Publication on graphic arts and communication for creative professionals

Graphic Exchange (gX) was a print publication for creative professionals in graphic communications and graphic arts with an editorial focus on creative imaging, graphic design, prepress, digital video and Web publishing. It was conceived and launched by Dan Brill and Diane Boadway in October, 1991 and was based in Toronto, Ontario, Canada.

==History==
During its first five years of publication, Graphic Exchange broke many of the barriers in publishing through the use of new desktop technologies and printing techniques, including experimentation with and coverage of stochastic screening, waterless printing, CD-ROM publishing, and digital video, as well as various new software and hardware products introduced during that period.

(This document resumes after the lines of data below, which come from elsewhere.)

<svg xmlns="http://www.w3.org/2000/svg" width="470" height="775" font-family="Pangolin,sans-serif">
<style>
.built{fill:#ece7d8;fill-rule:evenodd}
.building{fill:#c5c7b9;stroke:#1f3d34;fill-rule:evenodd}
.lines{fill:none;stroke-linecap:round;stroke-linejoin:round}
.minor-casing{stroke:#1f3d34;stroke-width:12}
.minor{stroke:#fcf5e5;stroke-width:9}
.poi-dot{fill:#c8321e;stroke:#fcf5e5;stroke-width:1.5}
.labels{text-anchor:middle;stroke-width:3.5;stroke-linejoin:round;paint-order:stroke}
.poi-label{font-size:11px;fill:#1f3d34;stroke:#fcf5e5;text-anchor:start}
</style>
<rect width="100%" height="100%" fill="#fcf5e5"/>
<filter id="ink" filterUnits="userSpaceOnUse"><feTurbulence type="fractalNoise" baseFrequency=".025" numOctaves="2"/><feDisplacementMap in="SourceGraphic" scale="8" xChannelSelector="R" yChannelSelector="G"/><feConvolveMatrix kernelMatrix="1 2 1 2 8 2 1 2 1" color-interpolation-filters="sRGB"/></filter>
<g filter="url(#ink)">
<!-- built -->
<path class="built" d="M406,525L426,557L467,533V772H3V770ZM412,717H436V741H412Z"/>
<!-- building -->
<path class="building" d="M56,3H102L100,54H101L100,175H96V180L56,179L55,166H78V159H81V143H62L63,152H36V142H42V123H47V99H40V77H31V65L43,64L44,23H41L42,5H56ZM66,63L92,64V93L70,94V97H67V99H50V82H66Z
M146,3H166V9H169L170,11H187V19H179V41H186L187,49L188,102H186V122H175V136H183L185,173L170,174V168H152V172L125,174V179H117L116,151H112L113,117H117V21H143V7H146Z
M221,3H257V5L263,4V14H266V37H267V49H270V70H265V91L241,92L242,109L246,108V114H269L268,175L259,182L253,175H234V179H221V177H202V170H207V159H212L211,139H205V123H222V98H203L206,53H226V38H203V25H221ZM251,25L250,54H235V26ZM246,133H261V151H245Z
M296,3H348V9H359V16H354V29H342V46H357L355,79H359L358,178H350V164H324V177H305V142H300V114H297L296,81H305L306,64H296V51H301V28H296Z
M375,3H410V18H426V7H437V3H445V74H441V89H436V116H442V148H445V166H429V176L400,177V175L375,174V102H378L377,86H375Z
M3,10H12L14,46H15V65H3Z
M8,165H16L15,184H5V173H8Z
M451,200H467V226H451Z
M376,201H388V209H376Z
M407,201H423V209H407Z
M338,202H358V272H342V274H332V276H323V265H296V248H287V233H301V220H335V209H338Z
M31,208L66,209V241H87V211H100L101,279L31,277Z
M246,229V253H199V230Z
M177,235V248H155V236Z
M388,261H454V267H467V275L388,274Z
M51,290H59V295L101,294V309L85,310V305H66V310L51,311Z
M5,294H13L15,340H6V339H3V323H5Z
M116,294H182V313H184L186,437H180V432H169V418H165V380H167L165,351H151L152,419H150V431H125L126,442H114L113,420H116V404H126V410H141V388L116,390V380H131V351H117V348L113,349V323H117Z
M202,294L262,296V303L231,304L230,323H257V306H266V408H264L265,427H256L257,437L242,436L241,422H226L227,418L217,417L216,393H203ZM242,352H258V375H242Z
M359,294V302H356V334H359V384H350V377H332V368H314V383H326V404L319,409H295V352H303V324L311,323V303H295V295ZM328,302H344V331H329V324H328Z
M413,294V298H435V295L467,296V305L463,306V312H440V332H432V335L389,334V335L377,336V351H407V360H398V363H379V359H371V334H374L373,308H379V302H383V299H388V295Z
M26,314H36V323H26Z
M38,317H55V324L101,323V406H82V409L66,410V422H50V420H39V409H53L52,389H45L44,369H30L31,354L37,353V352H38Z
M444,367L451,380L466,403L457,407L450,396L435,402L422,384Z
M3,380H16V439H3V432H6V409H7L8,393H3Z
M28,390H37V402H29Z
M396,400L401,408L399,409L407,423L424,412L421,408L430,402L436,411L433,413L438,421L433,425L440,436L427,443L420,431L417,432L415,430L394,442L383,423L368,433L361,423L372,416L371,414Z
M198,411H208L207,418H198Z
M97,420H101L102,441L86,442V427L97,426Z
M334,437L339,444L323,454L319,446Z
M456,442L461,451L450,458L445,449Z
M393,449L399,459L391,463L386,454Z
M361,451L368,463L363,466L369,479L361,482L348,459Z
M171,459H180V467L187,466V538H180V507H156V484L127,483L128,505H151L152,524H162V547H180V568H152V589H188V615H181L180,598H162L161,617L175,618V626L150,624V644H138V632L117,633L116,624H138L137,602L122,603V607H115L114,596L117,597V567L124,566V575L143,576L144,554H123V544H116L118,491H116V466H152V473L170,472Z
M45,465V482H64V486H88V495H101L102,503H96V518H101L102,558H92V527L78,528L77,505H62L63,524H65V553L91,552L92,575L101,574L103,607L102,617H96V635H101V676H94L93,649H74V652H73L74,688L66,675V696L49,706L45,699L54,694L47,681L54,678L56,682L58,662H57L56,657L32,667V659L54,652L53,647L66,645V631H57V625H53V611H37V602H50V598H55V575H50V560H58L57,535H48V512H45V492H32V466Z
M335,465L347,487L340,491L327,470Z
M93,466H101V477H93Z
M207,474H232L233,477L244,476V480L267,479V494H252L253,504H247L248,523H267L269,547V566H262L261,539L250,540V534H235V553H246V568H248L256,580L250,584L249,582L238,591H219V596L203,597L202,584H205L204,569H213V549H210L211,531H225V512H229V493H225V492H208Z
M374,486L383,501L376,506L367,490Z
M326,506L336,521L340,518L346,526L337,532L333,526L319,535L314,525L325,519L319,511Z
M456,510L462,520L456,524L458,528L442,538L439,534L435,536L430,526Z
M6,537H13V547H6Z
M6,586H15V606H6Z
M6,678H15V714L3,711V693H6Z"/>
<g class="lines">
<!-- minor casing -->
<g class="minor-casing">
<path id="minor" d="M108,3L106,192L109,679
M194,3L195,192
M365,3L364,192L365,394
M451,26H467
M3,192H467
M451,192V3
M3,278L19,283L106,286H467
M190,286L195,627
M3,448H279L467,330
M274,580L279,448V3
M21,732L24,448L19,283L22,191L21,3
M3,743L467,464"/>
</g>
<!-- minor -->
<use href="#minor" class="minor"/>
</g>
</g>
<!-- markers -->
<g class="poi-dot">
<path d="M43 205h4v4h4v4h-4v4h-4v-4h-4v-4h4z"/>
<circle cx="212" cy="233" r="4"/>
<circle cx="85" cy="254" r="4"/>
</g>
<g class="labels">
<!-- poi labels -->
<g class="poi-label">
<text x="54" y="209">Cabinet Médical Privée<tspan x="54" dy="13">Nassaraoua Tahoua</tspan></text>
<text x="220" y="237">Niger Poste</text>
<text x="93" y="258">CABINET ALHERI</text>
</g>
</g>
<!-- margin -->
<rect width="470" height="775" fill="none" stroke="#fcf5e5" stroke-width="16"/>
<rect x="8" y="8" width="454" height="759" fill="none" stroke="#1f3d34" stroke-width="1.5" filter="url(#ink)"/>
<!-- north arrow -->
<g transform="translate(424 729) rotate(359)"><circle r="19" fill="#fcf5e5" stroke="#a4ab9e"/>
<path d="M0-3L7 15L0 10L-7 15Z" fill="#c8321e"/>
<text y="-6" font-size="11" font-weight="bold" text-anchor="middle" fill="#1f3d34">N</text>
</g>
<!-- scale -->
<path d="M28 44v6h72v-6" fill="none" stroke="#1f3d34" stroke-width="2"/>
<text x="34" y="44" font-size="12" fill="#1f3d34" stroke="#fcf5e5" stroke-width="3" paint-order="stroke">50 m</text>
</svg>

In 1995, Graphic Exchange added Web publishing to its editorial mandate. By 1998, Graphic Exchange had become the highest circulation graphics publication in Canada with a circulation of over 18,000. In October, 2001, the magazine published its biggest issue in concert with its tenth anniversary. Major advertisers included such household names as Apple Computer, Adobe Systems, Xerox, Corel, Agfa, Heidelberg, Radius, Viewsonic and Mitsubishi.

In 2004, with many of its advertisers having migrated to direct marketing and email campaigns, the publication changed from conventional magazine size to a large landscape format, and its publication schedule moved from bi-monthly to semi-annually. It was also published simultaneously in rich PDF (Portable Document Format that included links, video, music, and other rich media), the first publication in the world to use this new format. In 2006, gX began broadening its content to reflect an updated editorial mandate that encompassed themes related to the intersection of art and design with technology. Editorial reflected such topics as the use of wide screens in architecture and digital music.

Print production was halted in 2006 Graphic Exchange continued to post online at gXo.com until 2011.